Your instructions:
Can you rewrite the rows from the line with "Contact Information" up to and including the line with "PREFERRED CHANNEL", with "COUNTRY" replaced by "REGION" and everything else unchanged?

Stored data entries:
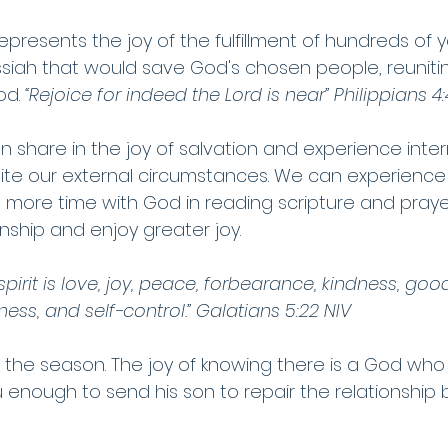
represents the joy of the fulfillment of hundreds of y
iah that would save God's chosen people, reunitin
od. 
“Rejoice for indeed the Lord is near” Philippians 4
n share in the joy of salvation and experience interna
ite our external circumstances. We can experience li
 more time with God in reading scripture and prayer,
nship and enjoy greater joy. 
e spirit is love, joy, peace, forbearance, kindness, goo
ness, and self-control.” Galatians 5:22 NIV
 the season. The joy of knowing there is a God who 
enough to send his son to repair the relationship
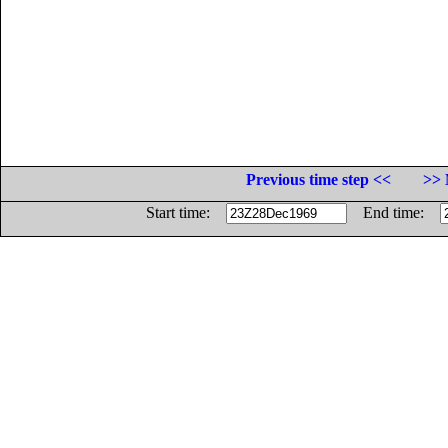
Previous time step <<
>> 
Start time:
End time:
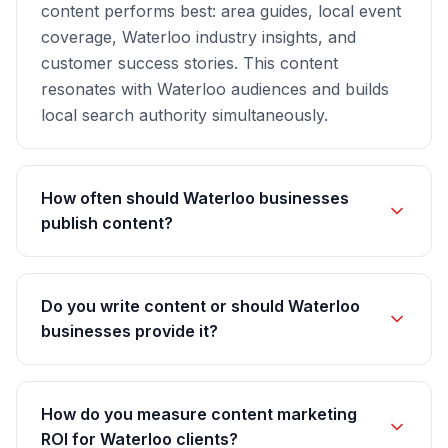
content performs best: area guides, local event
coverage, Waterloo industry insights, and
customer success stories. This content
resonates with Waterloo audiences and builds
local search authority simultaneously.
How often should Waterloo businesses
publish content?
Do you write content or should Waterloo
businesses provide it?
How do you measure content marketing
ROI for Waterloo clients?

---

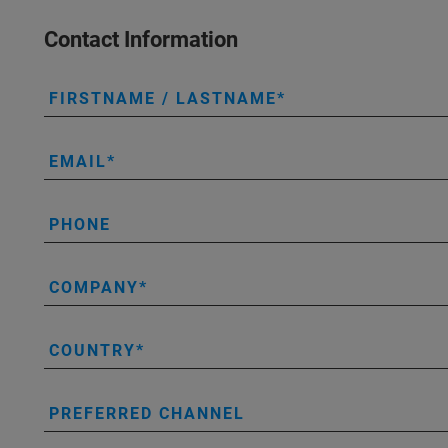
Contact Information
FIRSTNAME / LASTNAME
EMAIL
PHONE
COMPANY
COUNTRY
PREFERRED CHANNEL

Output of the task:
Contact Information
FIRSTNAME / LASTNAME
EMAIL
PHONE
COMPANY
REGION
PREFERRED CHANNEL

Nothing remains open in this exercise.